Israeli air attack on Syrian artillery follows probably 'unintentional' fire on northern Golan; no injuries reported on Israeli side
Israeli aircraft struck Syrian army positions on Saturday after fire from its war-torn neighbour hit the Israeli-held zone of the Golan Heights earlier in the day, the military said.
The Israeli strike targeted artillery positions of the Syrian government in response to "a projectile" that hit the northern Golan, causing no injuries or damages, an army statement said.
A military official told the Haaretz newspaper that the Israeli army holds the Syrian government responsible for the errant fire and that the army will not tolerate any attempt to harm Israel's sovereignty and the security of its citizens.
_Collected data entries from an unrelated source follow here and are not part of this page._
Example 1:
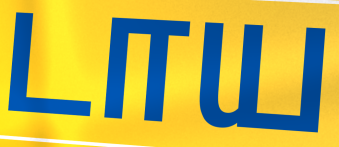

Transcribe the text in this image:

டாய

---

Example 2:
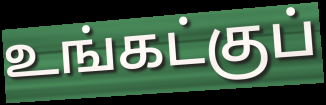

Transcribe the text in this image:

உங்கட்குப்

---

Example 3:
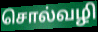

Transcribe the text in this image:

சொல்வழி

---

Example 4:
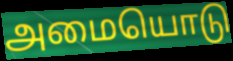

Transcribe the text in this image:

அமையொடு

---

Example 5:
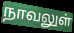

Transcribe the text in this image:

A military spokeswoman said the projectile was most likely unintentional "spillover" from the internal fighting in Syria.
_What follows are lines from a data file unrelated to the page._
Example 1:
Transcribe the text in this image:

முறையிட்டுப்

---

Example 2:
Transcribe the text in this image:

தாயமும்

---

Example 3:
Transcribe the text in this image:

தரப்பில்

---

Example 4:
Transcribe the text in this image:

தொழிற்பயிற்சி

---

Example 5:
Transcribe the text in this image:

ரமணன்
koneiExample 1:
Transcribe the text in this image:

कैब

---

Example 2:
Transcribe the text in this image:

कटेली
Israeli occupation again bombed Syria after a 'projectile' from Syria landed in Syria's Golan which is illegally occupied by Israel.
— OccPal-Gaza (@OccPalGaza) September 10, 2016
Residents in the Golan Heights said they heard explosions throughout the day amid the fighting between rival forces in Syria.
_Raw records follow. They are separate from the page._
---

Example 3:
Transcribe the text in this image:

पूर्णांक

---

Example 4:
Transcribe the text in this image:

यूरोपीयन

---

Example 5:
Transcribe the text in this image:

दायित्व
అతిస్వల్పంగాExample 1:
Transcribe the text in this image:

It was the third such incident in six days and came soon after Russia and the US announced a deal on a new Syrian ceasefire, set to come into force on Monday.
On Thursday, the Israel air force struck targets belonging to the Syrian government, the military announced, hours after mortar fire from the Syrian military errantly spilled into the northern Golan Heights, Haaretz said.
A similar incident took place on Sunday, when Israeli forces attacked artillery belonging to the Syrian government in response to a shell that exploded in the Israeli Golan Heights, Haaretz said.
There were similar events in July and previously.
Israel has sought to avoid being drawn into Syria's complex war which is now in its sixth year, but it has attacked Syrian military targets when fire from the conflict spills over.
Israel seized 1,200 square kilometres of the Golan Heights from Syria in the Six-Day War of 1967 and later annexed it in a move never recognised by the international community.